Dans le Henan, en Chine, des épargnants lésés organisent une rare manifestation contre les autorités locales, accusées de corruption


Des manifestants posent avec des banderoles devant une antenne de la Banque populaire de Chine, à Zhengzhou, dans le Henan, le 10 juillet 2022.

Il s’agit d’un geste de défiance inhabituel à l’encontre des dirigeants chinois. Fragilisées par le ralentissement économique, quatre banques de la province du Henan ont gelé, depuis la mi-avril, tout retrait d’argent, piégeant des milliers de petits épargnants. Cette situation donne lieu, depuis, à des manifestations sporadiques.

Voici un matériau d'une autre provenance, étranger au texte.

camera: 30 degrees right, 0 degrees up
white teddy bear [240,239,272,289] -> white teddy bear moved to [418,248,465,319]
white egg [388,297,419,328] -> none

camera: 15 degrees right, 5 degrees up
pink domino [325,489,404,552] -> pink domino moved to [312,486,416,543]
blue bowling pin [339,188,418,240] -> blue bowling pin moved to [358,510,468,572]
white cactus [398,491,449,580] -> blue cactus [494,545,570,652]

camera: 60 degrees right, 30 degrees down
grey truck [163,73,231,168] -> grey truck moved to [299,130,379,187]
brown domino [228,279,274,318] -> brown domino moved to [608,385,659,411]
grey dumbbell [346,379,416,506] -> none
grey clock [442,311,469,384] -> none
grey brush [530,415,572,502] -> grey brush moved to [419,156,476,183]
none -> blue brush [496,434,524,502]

Pour empêcher de nouveaux rassemblements, les autorités locales ont été soupçonnées, le mois dernier, d’avoir fait virer au rouge le passe sanitaire d’un certain nombre de manifestants, rendant tout déplacement interdit.

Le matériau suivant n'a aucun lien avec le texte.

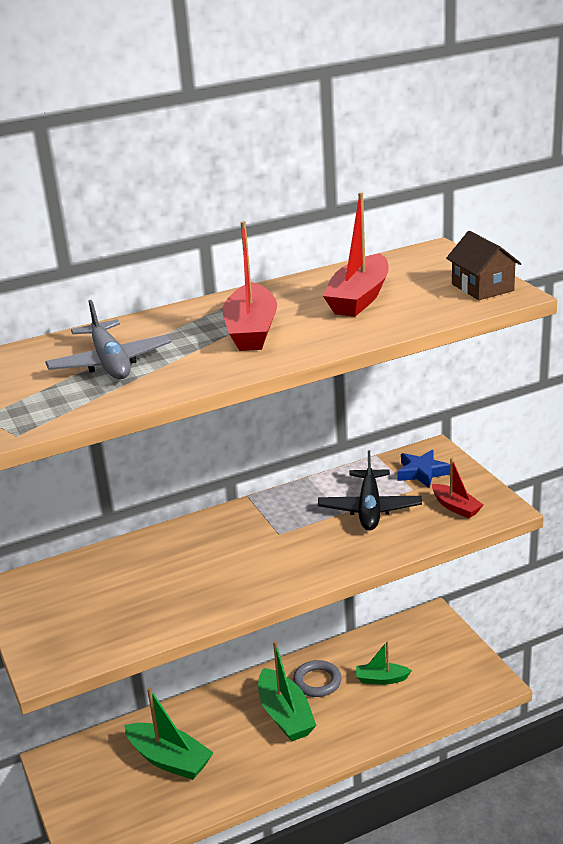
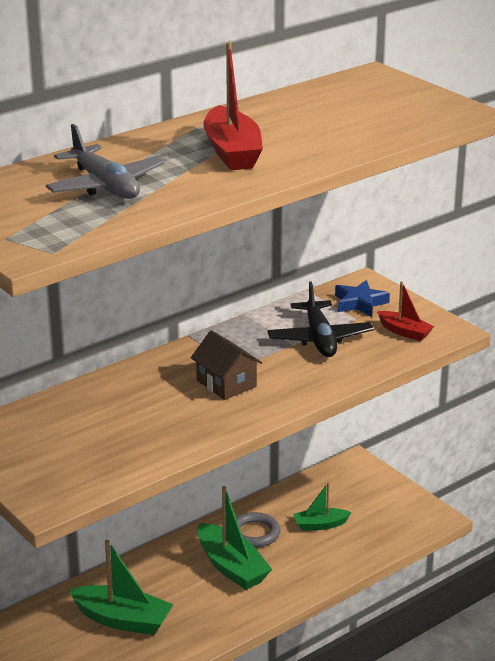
camera: 15 degrees left, 0 degrees up
red boat [323,193,389,317] -> none
brown house [446,231,522,300] -> brown house moved to [191,330,262,400]

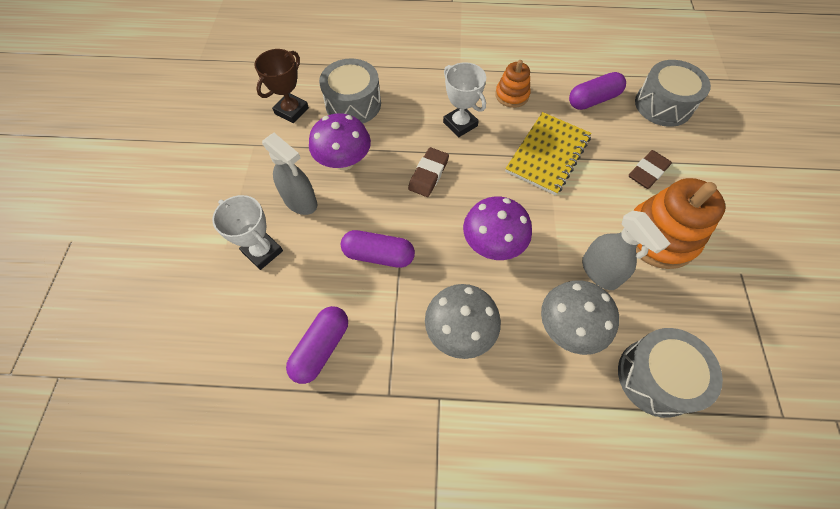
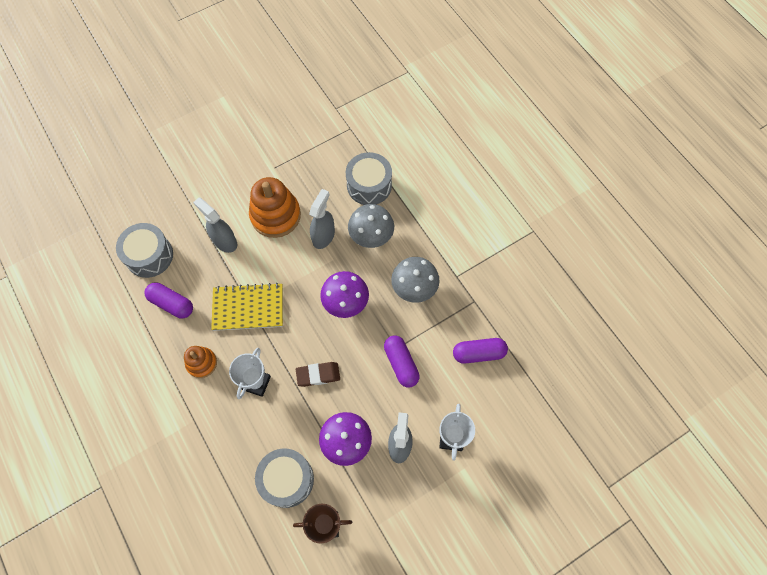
camera: 125 degrees left, 5 degrees up
brown eraser [629,150,672,189] -> grey spray bottle [193,198,237,253]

Dimanche 10 juillet, plusieurs centaines de personnes ont manifesté devant une antenne de la banque centrale de Chine, à Zhengzhou, la capitale provinciale du Henan, selon plusieurs participants, qui ont requis l’anonymat auprès de l’Agence France-Presse (AFP). Des photos publiées sur les réseaux sociaux montrent des banderoles dénonçant « la corruption et la violence des autorités du Henan ».

Sur des vidéos, dont le contenu n’a pu être vérifié de manière indépendante par l’AFP, des manifestants sont arrêtés de façon musclée par des agents en civil. Certains protestataires ont le visage tuméfié. Les participants ont été « frappés, blessés et saignaient de la tête. Des personnes handicapées ont même été violemment battues », a déclaré l’un d’entre eux.

Traçage par les passes sanitaires

Les autorités locales n’ont pas réagi dans l’immédiat. Les manifestations en Chine sont relativement rares, dans un pays où le maintien de la stabilité sociale est une obsession, et où le pouvoir tue généralement dans l’œuf toute contestation. Par désespoir, certains Chinois n’hésitent cependant pas à descendre dans la rue, malgré les risques d’arrestations et de poursuites.

Au cours du mois dernier, les autorités du Henan ont été sous le feu des critiques après une manipulation supposée de passes sanitaires, visant à empêcher de nouvelles manifestations. Le passe sanitaire est exigé en Chine pour accéder à la plupart des immeubles, des centres commerciaux, des lieux publics, mais aussi à certains transports.

L’immense majorité des Chinois se prête volontiers au jeu du traçage à des fins sanitaires, mais des voix s’émeuvent quant à une potentielle dérive de cet outil à des fins de surveillance. A l’image des quatre banques du Henan, d’autres établissements ailleurs en Chine se trouvent dans une situation financière délicate, exacerbée par la corruption, estiment des analystes.